Compared to a similar poll in 2016, Americans today are about as likely to say they are thankful for family but less likely to say they are thankful for fun experiences, opportunities, achievements and wealth.
A total of 84 percent of Americans today say they are thankful for their family, a number similar to the 88 percent who answered that way in 2016.
“In a year that has been difficult for most, Americans still express a lot of thanks,” said Scott McConnell, executive director of LifeWay Research. “This year of loss and division does not mean people have an absence of good things for which to be grateful.”
But only 45 percent in the survey say they are thankful for fun experiences, compared to 53 percent who answered that way in the earlier survey.

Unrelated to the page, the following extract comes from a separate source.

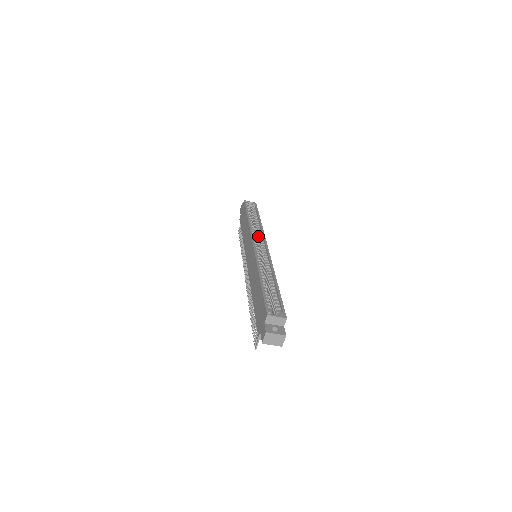
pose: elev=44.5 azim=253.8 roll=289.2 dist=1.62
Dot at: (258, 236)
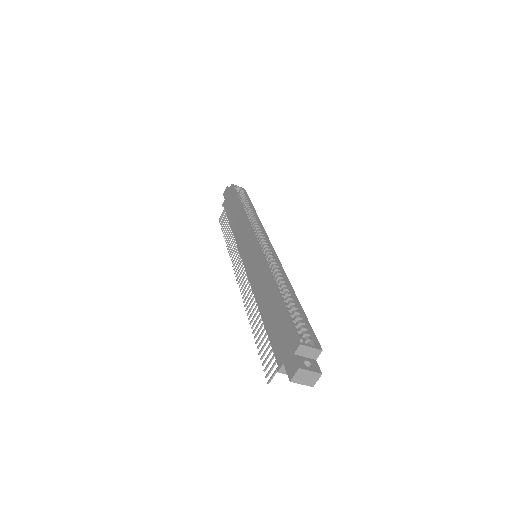
Dot at: (257, 231)
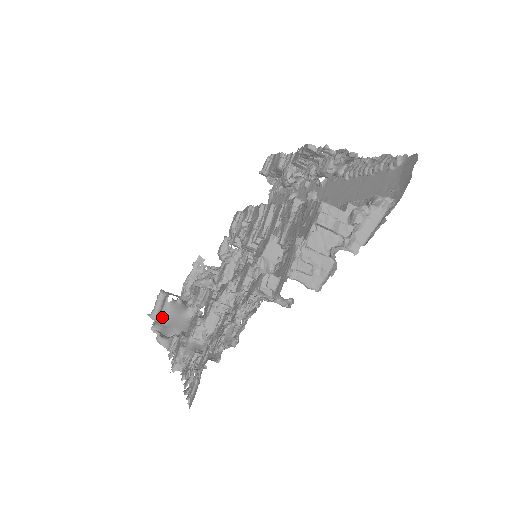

A decline also was seen in the percent of Americans who say they are thankful for opportunities (42 percent this year; 59 percent in 2016), achievements (33 percent vs. 51 percent) and wealth (21 percent vs. 32 percent).
Americans are four times more likely to list “family” than “wealth.” In 2016, they were about 2.5 times as likely.
Other categories that saw a decline include health (69 percent vs. 77 percent in 2016), friends (63 percent vs. 71 percent) and personal freedom (53 percent vs. 72 percent).
Meanwhile, Americans say they typically give thanks on Thanksgiving to family (68 percent) and God (67 percent). Both are increases from 2016 when 57 percent said they give thanks to family and 63 percent said they give thanks to God. Only 16 percent say they give thanks to “myself.”
“Giving someone else thanks is not a given on Thanksgiving,” McConnell said. “But four times as many people give thanks to family or God than choose to thank themselves.”
The survey was conducted in September and based on interviews with 1,200 Americans.